Poland media ownership Bill threatens US-owned TVN channel

Law intends to prevent ‘outside bodies’ influencing public debate, prime minister says

February 2021: A protester holds a ‘TVP lies’ banner while demonstrating against the governmental plan to impose tax burdens on private broadcasters. TVP is the country's national broadcaster while TVN is private. File photograph: Beata Zawrzel/NurPhoto via Getty

February 2021: A protester holds a ‘TVP lies’ banner while demonstrating against the governmental plan to impose tax burdens on private broadcasters. TVP is the country's national broadcaster while TVN is private. File photograph: Beata Zawrzel/NurPhoto via Getty

 

Poland’s ruling national conservative Law and Justice (PiS) party had a long to-do list when it took power in 2015 – but right at the top was reform of public broadcaster TVP.

Stage one saw 200 journalists fired and Jacek Kurski hired as director general. Despite close ties to PiS, Kurski insisted that his arrival in 2016 was a “guarantee that the independence and freedom will be retained in public television”.

Last month Kurski struck a different tone when he was awarded a national honour for services to the Polish nation. In a robust speech he echoed a narrative that TVP has shaped for its viewers on his watch: Polish national identity and values are under attack – from Germany, Brussels, liberalism and “LGBT ideology”.

PiS is the last political defender of these values, Kurski said in his speech, and could rely on TVP to counter what he called a “neo-Bolshevist onslaught” to corrupt Polish morality.

Since Poland’s transition to democracy in 1989, successive Polish governments have tinkered with TVP. But its unprecedented PiS-era overhaul is reflected in Poland’s slide in the World Press Freedom Index from 18th place in 2015 to 64th today out of 180 countries

Director general of Poland’s national broadcaster TVP, Jacek Kurski, who has close ties to the country’s ruling Law and Justice party. File photograph: Reuters/Slawomir Kaminski/Agencja Gazeta
Director general of Poland’s national broadcaster TVP, Jacek Kurski, who has close ties to the country’s ruling Law and Justice party. File photograph: Reuters/Slawomir Kaminski/Agencja Gazeta

.

- - -

> _Exercise description_:
Sum up the article on Poland's public broadcaster in two sentences. The rows are separate from the article and aren't connected to it.

- - -

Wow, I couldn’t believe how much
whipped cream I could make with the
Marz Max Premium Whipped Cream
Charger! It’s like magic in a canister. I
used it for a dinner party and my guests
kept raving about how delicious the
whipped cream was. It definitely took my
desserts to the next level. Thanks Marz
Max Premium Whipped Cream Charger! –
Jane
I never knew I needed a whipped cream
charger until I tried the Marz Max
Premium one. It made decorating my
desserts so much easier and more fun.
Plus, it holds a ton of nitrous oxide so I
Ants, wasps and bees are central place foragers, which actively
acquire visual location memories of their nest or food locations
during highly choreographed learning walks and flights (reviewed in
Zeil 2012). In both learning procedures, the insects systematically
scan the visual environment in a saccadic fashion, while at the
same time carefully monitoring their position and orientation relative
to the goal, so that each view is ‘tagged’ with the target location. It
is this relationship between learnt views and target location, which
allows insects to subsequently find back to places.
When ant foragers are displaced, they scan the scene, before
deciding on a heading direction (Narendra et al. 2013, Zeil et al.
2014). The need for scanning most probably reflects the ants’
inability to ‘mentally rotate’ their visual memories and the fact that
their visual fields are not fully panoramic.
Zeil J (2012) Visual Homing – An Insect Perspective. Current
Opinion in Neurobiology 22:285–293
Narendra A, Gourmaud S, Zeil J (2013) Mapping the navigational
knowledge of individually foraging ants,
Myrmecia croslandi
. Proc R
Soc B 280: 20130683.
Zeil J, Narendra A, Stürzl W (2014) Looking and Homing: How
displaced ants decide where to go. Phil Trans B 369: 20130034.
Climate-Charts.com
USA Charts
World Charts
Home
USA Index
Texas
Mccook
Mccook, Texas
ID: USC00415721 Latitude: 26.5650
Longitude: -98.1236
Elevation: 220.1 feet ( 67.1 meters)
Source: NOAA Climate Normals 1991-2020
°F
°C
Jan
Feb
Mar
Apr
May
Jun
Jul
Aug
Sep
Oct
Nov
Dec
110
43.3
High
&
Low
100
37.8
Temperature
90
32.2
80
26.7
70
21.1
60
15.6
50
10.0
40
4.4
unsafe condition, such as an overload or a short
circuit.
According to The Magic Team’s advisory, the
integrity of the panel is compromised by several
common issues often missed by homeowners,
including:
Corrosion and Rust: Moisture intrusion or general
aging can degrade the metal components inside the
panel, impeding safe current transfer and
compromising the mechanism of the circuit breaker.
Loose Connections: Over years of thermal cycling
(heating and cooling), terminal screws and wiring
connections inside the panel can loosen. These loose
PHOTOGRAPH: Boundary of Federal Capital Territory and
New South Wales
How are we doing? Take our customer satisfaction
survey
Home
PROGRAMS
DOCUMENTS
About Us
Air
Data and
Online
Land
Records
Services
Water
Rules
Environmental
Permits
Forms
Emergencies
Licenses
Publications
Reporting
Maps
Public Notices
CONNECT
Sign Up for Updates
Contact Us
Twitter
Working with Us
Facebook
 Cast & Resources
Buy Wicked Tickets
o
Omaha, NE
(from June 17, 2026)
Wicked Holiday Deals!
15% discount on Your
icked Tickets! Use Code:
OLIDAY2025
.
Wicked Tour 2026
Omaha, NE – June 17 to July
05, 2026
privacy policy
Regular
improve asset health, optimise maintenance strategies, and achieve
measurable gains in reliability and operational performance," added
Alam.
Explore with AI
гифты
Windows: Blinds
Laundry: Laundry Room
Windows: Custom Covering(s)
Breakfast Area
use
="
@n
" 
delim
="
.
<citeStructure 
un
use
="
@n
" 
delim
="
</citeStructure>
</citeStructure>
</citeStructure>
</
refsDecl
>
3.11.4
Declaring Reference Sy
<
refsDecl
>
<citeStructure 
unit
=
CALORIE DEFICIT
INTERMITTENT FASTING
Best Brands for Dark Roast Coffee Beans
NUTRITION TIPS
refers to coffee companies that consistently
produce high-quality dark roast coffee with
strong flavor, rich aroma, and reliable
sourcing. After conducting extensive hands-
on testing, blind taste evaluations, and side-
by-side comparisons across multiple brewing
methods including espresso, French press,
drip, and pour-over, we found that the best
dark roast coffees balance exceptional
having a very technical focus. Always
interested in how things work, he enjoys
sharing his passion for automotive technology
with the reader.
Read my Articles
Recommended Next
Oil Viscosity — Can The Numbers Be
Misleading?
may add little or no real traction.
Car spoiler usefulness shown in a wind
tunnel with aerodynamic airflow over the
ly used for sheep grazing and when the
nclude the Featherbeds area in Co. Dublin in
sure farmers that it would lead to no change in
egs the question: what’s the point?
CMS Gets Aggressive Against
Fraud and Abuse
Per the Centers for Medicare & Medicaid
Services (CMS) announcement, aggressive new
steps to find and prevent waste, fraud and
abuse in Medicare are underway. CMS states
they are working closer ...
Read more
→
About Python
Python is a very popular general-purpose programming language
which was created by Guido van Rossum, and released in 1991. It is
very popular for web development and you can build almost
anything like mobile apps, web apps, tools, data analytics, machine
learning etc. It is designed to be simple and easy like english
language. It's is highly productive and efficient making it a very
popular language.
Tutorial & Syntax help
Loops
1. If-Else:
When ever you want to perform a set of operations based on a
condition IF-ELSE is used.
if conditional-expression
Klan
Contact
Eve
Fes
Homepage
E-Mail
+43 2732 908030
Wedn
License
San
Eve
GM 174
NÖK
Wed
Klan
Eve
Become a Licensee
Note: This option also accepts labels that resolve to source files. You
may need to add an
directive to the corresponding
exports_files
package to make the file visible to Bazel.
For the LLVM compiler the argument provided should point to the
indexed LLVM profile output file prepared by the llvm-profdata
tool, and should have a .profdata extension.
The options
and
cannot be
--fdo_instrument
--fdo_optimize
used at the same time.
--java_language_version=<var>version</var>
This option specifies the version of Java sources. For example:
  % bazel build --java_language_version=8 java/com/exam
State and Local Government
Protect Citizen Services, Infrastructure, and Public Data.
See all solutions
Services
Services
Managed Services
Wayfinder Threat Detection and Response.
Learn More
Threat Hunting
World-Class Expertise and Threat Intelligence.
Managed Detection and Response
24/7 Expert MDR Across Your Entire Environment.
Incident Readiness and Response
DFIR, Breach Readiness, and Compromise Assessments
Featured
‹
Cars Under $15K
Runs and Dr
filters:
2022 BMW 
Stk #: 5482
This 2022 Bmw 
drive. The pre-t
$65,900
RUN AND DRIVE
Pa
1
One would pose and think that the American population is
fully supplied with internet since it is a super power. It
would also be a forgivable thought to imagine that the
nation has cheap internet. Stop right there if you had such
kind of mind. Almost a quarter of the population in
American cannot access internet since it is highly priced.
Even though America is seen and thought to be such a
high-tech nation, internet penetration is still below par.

- - -

> _Answer_:
After taking power in 2015, Poland's Law and Justice party put reform of public broadcaster TVP at the top of its list, firing 200 journalists and hiring Jacek Kurski, who has close ties to the party, as director general. Kurski has since said the party can rely on TVP to defend Polish values against attack, and Poland has dropped from 18th to 64th place in the World Press Freedom Index.